Reading passage =>
+-------+

Train separate models and combine predictions:

In [None]:
# Get probability predictions from each modality
from sklearn.svm import SVC
from sklearn.ensemble import RandomForestClassifier

# Retrain with probability predictions
eeg_clf = SVC(probability=True, random_state=42)
video_clf = RandomForestClassifier(random_state=42)
gsr_clf = SVC(probability=True, random_state=42)

eeg_clf.fit(X_eeg_train, y_train)
video_clf.fit(X_video_train, y_train)
gsr_clf.fit(X_gsr_train, y_train)

# Get probability predictions
proba_eeg = eeg_clf.predict_proba(X_eeg_test)
proba_video = video_clf.predict_proba(X_video_test)
proba_gsr = gsr_clf.predict_proba(X_gsr_test)

# Average probabilities (simple voting)
proba_late = (proba_eeg + proba_video + proba_gsr) / 3
y_pred_late = np.argmax(proba_late, axis=1)
results['Late Fusion (Voting)'] = accuracy_score(y_test, y_pred_late)

print(f"Late Fusion Accuracy: {results['Late Fusion (Voting)']:.2%}")

### 6.3 Weighted Fusion

Weight each modality by its individual performance:

In [None]:
# Calculate weights based on validation accuracy
weights = np.array([
    results['EEG'],
    results['Video'],
    results['GSR']
])
weights = weights / weights.sum()  # Normalize

print(f"Modality weights: EEG={weights[0]:.3f}, Video={weights[1]:.3f}, GSR={weights[2]:.3f}")

+-------+

Data section =>
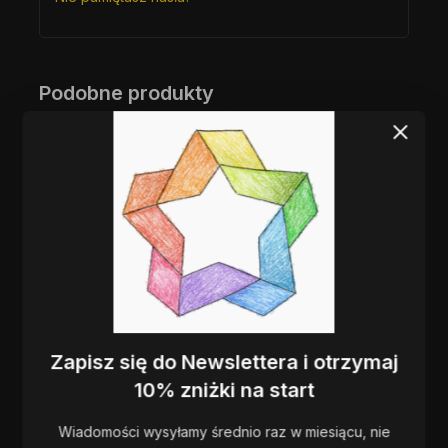
Podobne produkty
Moduł CRM –
Moduł raportów i
zarządzanie
statystyk sprzedaży
kontaktami i relacjami
Zapisz się do Newslettera i otrzymaj
z klientami
0
900
zł
10% zniżki na start
z
5
0
900
zł
DODAJ DO KOSZYKA
Wiadomości wysyłamy średnio raz w miesiącu, nie
z
5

+-------+

Task A => In the notebook excerpt, which classifier is trained on the video data?
Task B => Sum up the notebook excerpt in two sentences.
Task C =>
Using the notebook excerpt, decide whether each statement agrees with it. Answer yes or no for each, and quote the deciding words.
(i) The EEG classifier is a random forest.
(ii) In late fusion, the probabilities from the three classifiers are averaged.
(iii) The modality weights are normalized by dividing them by their sum.
The records are separate material and are not part of the notebook excerpt.

Task response A => A RandomForestClassifier with random_state=42.

Task response B => The notebook excerpt trains separate classifiers on EEG, video, and GSR data, averages their predicted probabilities as simple voting, and records the accuracy of this late fusion. It then weights each modality by its individual performance and normalizes those weights.

Task response C =>
(i) No: "eeg_clf = SVC(probability=True, random_state=42)"
(ii) Yes: "# Average probabilities (simple voting)"
(iii) Yes: "weights = weights / weights.sum()"